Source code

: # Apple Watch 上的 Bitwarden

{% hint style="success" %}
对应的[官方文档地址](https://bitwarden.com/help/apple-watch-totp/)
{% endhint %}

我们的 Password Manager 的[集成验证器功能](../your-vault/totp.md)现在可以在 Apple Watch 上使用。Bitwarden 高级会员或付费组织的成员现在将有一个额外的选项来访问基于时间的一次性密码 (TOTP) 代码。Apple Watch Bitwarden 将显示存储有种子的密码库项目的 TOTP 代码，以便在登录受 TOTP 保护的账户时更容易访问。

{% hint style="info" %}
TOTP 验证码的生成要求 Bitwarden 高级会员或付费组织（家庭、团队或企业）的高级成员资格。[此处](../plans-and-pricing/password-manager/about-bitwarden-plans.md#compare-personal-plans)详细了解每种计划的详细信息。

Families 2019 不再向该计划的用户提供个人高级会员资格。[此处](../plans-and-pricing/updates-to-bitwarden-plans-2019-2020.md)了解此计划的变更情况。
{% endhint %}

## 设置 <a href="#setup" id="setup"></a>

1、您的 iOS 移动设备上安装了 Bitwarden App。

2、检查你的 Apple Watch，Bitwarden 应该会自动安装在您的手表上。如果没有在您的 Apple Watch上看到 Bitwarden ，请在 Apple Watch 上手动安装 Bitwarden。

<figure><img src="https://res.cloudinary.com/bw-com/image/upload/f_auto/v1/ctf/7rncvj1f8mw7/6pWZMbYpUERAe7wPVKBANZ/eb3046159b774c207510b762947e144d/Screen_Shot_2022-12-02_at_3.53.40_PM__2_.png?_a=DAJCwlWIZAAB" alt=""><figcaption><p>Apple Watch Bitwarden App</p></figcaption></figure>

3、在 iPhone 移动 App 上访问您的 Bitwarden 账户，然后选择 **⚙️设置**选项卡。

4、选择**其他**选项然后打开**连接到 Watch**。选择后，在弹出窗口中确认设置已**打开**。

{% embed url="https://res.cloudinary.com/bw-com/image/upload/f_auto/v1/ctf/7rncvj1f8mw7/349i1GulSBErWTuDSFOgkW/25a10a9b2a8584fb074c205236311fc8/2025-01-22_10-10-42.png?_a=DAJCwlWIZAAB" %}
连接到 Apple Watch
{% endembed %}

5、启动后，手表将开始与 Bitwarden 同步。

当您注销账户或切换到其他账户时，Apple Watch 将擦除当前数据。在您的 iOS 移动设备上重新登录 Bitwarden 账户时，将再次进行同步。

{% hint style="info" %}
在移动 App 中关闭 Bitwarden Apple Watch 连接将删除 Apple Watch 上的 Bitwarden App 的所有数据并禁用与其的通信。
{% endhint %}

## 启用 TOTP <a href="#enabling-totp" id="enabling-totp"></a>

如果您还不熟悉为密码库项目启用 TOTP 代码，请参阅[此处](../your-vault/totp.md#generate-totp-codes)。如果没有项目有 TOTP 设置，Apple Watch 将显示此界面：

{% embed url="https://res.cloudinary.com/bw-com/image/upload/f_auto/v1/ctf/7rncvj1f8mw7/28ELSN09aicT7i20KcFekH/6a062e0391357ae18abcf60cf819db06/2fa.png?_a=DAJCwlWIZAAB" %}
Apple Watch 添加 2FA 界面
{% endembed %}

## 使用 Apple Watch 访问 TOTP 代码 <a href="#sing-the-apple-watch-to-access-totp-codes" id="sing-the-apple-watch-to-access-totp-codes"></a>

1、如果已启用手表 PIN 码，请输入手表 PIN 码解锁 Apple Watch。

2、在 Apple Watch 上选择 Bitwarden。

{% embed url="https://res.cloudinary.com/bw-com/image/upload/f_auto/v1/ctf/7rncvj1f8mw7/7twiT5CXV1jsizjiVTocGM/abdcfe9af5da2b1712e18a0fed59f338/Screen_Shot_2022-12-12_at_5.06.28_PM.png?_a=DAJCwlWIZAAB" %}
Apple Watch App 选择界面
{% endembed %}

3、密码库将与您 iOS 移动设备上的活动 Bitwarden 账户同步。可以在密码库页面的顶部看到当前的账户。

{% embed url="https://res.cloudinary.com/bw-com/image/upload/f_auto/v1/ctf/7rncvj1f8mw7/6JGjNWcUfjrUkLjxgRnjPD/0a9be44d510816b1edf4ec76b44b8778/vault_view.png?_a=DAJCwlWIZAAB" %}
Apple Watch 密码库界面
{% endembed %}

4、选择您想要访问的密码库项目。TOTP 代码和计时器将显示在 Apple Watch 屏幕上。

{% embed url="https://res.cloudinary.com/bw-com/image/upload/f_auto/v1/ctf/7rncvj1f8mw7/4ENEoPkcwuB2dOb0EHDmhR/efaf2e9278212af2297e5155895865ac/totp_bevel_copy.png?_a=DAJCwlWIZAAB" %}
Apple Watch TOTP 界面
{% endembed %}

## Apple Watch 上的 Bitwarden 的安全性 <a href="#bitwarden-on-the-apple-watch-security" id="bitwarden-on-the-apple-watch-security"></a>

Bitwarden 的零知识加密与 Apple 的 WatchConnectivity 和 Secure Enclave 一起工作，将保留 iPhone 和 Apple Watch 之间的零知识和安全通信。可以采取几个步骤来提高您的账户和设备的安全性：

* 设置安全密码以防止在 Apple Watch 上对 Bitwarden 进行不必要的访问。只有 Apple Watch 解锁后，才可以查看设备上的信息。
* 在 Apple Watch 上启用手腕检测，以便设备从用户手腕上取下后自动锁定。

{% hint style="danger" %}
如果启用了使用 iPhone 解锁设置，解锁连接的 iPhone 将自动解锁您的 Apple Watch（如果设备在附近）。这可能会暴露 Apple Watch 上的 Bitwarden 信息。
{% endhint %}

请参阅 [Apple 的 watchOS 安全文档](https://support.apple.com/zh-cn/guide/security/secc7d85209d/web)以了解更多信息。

...

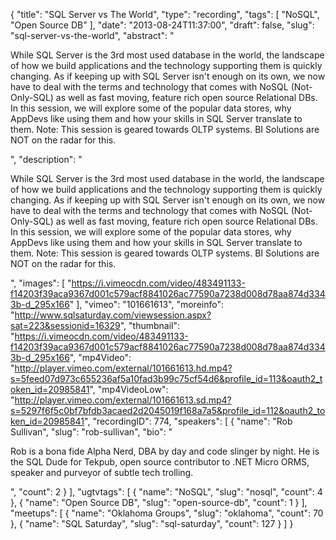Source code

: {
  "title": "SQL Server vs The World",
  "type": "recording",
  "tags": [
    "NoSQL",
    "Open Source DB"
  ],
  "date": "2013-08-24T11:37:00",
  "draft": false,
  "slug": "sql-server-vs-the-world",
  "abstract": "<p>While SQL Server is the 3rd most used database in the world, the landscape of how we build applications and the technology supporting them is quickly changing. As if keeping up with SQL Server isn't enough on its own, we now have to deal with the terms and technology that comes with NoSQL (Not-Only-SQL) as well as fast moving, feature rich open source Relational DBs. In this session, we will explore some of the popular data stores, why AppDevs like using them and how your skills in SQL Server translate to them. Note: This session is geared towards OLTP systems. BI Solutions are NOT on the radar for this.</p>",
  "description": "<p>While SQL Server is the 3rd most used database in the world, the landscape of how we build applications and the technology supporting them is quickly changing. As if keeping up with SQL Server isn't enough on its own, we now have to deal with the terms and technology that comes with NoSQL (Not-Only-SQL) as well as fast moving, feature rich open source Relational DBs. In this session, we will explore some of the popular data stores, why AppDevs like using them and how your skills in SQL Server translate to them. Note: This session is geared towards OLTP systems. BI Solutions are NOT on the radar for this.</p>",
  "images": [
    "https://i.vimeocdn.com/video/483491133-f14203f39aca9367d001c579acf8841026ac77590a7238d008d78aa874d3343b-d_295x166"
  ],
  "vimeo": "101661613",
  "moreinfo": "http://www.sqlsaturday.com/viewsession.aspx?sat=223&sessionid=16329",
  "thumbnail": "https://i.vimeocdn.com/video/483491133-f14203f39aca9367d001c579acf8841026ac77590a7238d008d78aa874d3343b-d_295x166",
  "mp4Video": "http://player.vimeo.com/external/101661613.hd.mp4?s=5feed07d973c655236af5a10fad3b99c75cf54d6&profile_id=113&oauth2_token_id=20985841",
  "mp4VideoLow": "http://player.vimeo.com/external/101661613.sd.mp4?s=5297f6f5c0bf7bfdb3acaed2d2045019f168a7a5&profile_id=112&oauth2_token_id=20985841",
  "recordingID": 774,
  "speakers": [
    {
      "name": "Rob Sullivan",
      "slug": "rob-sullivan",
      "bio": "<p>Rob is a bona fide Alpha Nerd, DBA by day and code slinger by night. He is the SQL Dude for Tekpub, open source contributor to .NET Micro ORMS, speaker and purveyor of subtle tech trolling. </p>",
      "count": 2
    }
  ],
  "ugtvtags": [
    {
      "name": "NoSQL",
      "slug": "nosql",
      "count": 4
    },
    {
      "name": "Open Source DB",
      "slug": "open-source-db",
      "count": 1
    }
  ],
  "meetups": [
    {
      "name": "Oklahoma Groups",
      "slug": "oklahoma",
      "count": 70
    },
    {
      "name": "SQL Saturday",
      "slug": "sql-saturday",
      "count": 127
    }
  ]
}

## Goal of the exercise
Would you print exactly and only the lines of the material above that run from the line with "在移动 App 中关闭" through the line with "2、在 Apple Watch 上选择 Bitwarden。", both included?

## Task result
在移动 App 中关闭 Bitwarden Apple Watch 连接将删除 Apple Watch 上的 Bitwarden App 的所有数据并禁用与其的通信。
{% endhint %}

## 启用 TOTP <a href="#enabling-totp" id="enabling-totp"></a>

如果您还不熟悉为密码库项目启用 TOTP 代码，请参阅[此处](../your-vault/totp.md#generate-totp-codes)。如果没有项目有 TOTP 设置，Apple Watch 将显示此界面：

{% embed url="https://res.cloudinary.com/bw-com/image/upload/f_auto/v1/ctf/7rncvj1f8mw7/28ELSN09aicT7i20KcFekH/6a062e0391357ae18abcf60cf819db06/2fa.png?_a=DAJCwlWIZAAB" %}
Apple Watch 添加 2FA 界面
{% endembed %}

## 使用 Apple Watch 访问 TOTP 代码 <a href="#sing-the-apple-watch-to-access-totp-codes" id="sing-the-apple-watch-to-access-totp-codes"></a>

1、如果已启用手表 PIN 码，请输入手表 PIN 码解锁 Apple Watch。

2、在 Apple Watch 上选择 Bitwarden。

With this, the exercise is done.